Organize your environment: You may feel surprised or downright upset when you can't track your keys for the umpteenth time. "What's wrong with me? Am I losing it?" you may wonder. But maybe it's not your brain that's out of order. Maybe it's just your environment. Set aside one (and only one) spot in your home where you stash your keys. Avoid late fees at the library by stowing rented items on a particular shelf that you pass by often. Post refrigerator reminders or set alerts on your computer for refilling prescriptions or restocking your laundry room.
Work and play with your brain: Like an unexpected challenge, engaging in brain-bending problem-solving activities can build new connections and improve memory retention. Give yourself permission to play games and solve puzzles. Crosswords, Sudoku, trivia challenges, reading – anything that perplexes and poses questions will do the trick. Add in a social component to your mental exercises, like joining a book club, taking a course to learn a new language, or competing in a trivia competition.
Look to the future: Prospective memory – the ability to remember to do something in the future – may slip as we age. Any way you can grab onto the future, do it! Calendars, day planners, cellphones, and computers with built-in reminder alerts can help day-to-day, as can any old-fashioned written reminders like to-do lists and grocery lists. And it wouldn't hurt to practice the tricks mentioned above for these types of new memories. Worried about remembering to go to your dentist appointment next Thursday afternoon? Picture your dentist acting on your favourite show that you watch on Thursday nights. Or repeat "3 pm Thursday" over and over until it's impossible to forget!
Look to the past: Jotting down lists is one way to keep track of future events, but what about remembering the past? So-called remote memories – childhood stories, the first day you met your mate, your post-university jaunt around Europe – can sometimes fade, too. Indulging in nostalgia and writing down memories can help us to hold onto those distant events. Dig up old, tattered letters or newspaper clippings you snipped out years ago. Choose a journal to pen your personal memoirs or open up a word processing document on your computer. Pull out your old diaries from high school or socialize with friends and family on Facebook, at reunions, or over coffee.
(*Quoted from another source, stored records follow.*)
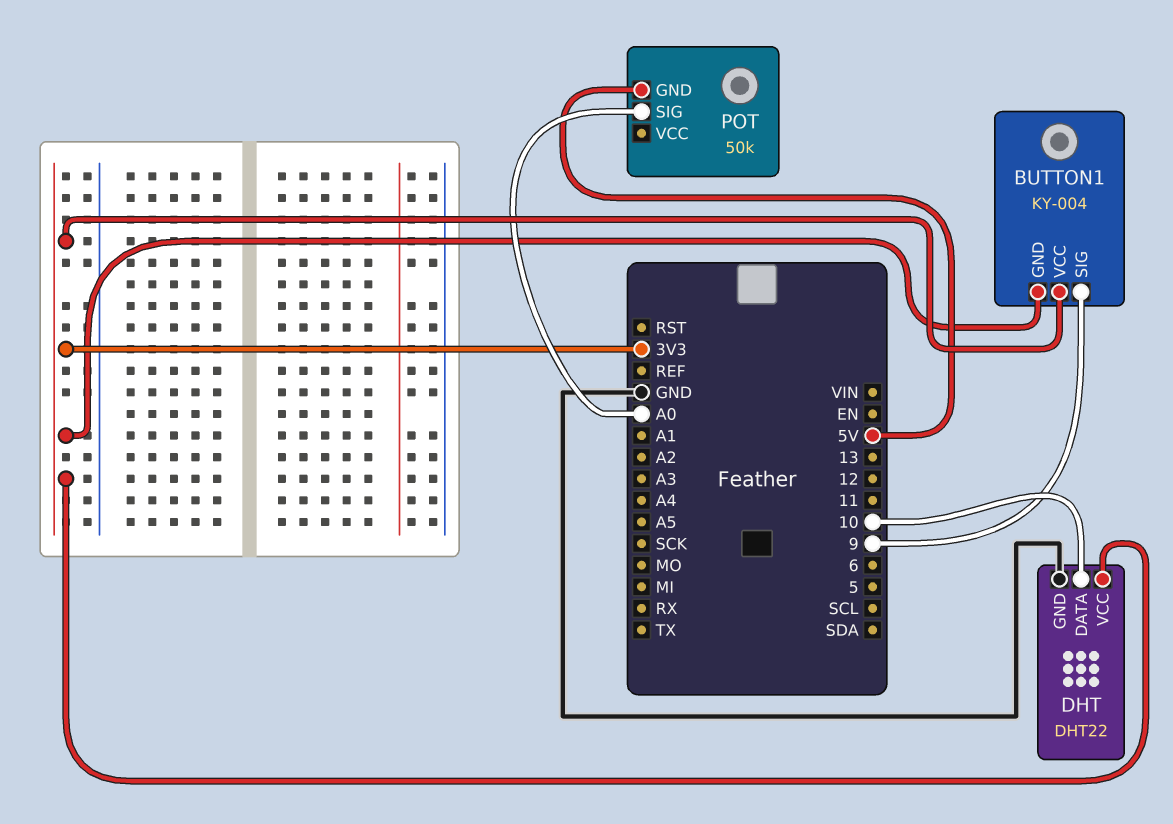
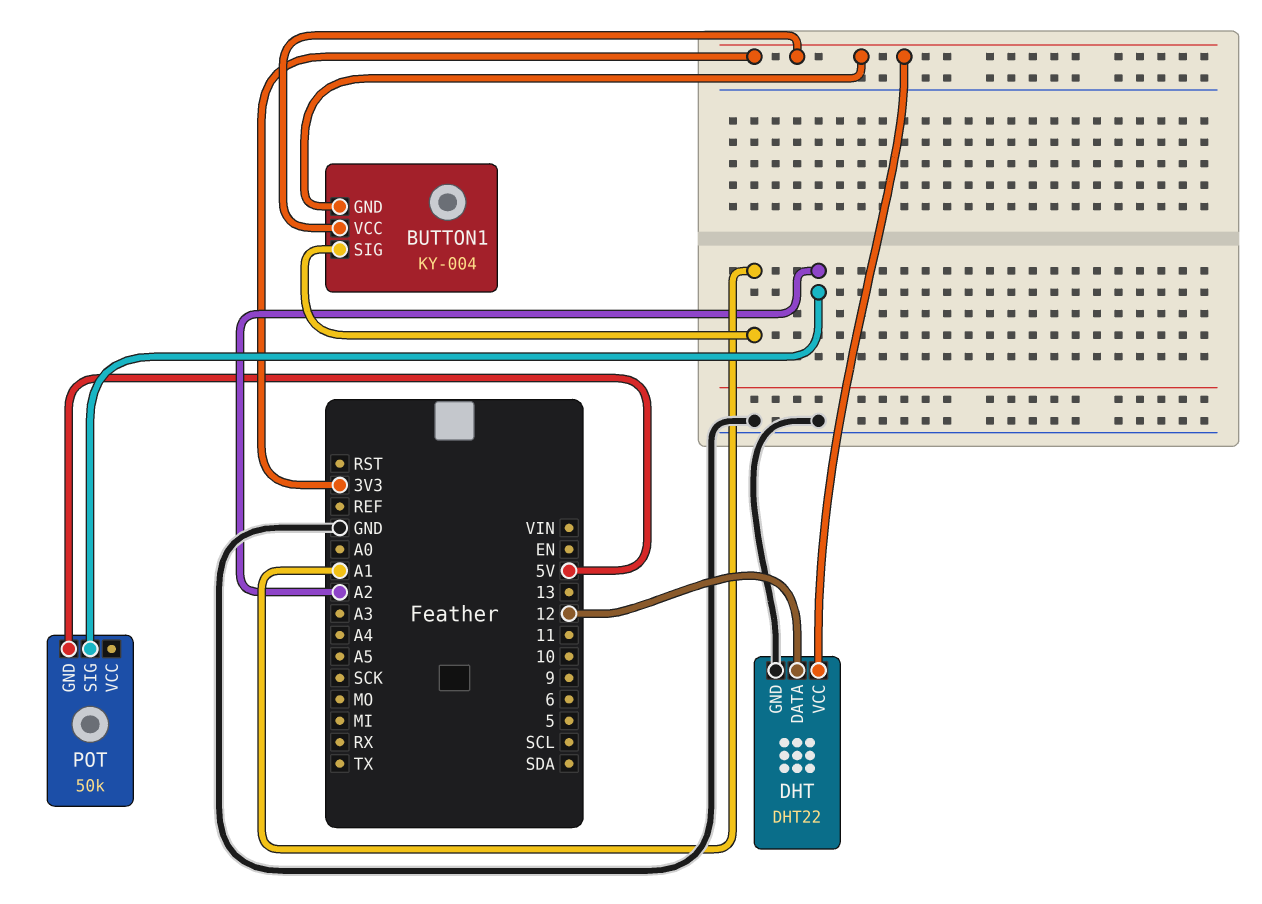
BUTTON1 pin SIG: 9 -> A1
DHT pin DATA: 10 -> 12
POT pin SIG: A0 -> A2

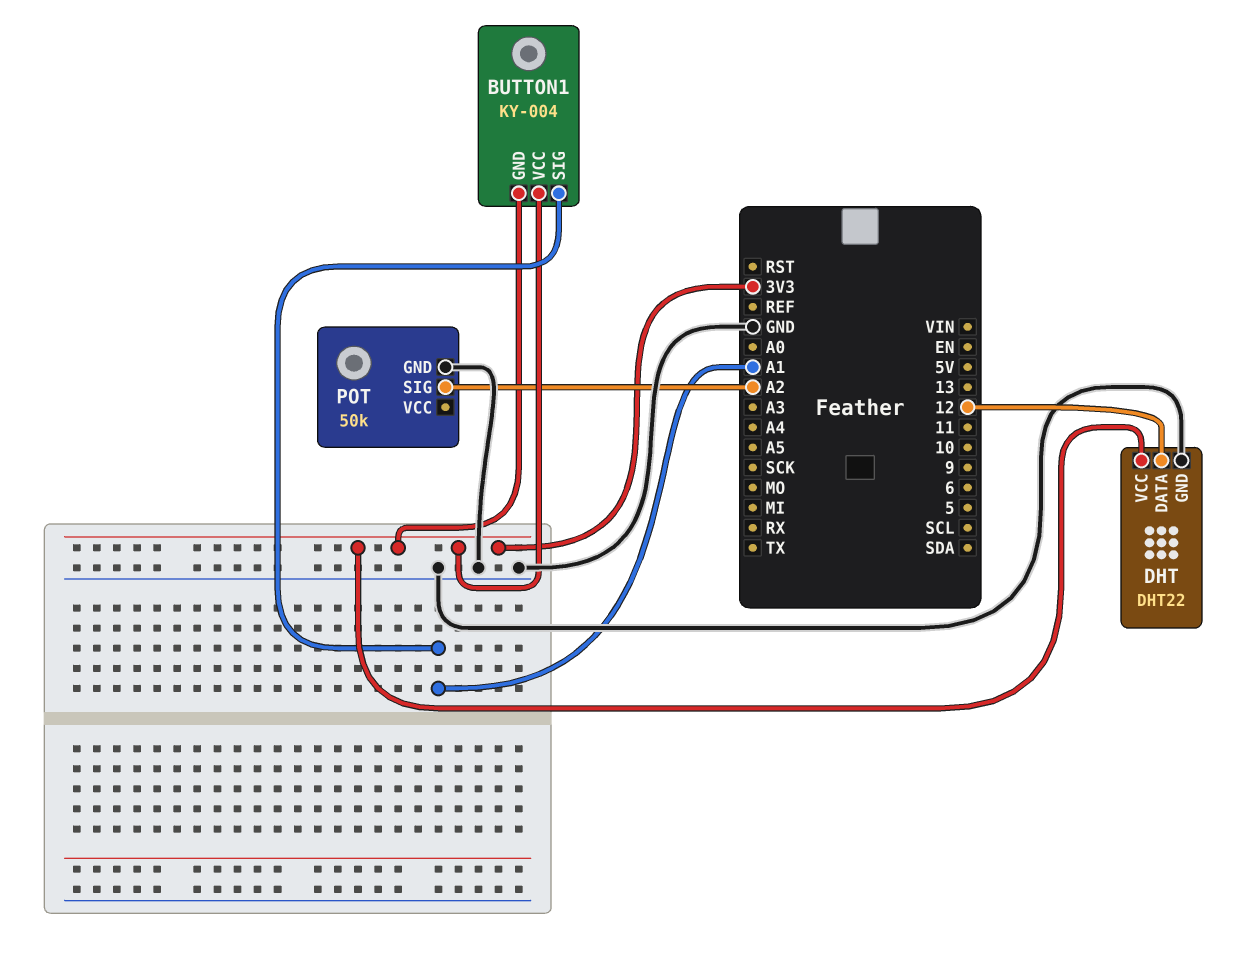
POT pin GND: 5V -> GND

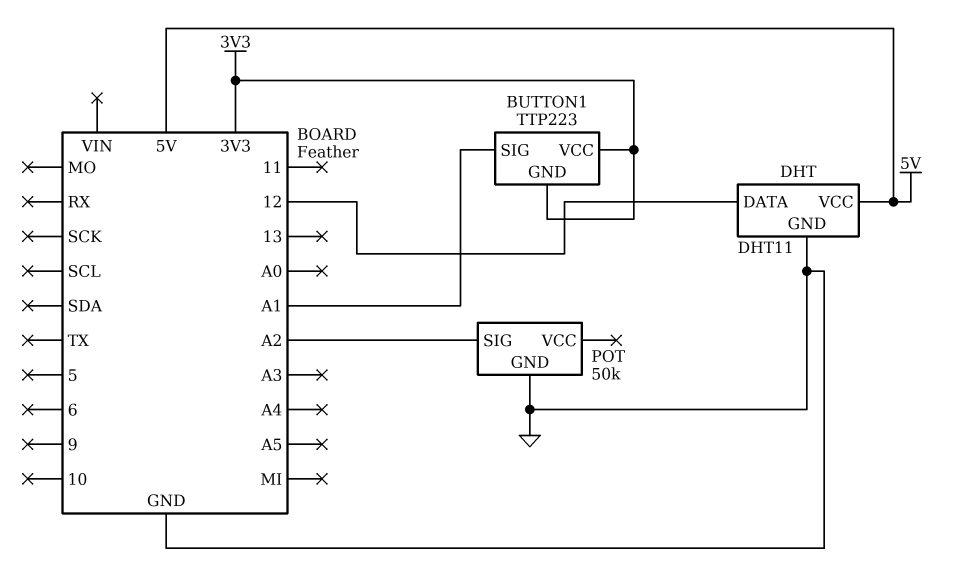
BUTTON1: KY-004 -> TTP223
DHT: DHT22 -> DHT11
DHT pin VCC: 3V3 -> 5V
Embrace unexpected challenges: While routine is a strong memory booster, breaking your routines can be just the jolt your brain needs sometimes. Travel to a new place, even if it's just in your own hometown. Shop at a different grocery store or take a switched-up, back-road route to a place you visit often. Take a bus tour, a cruise, or take in a show at a local theatre. Your brain loves a challenge, and new experiences make for a great mental workout.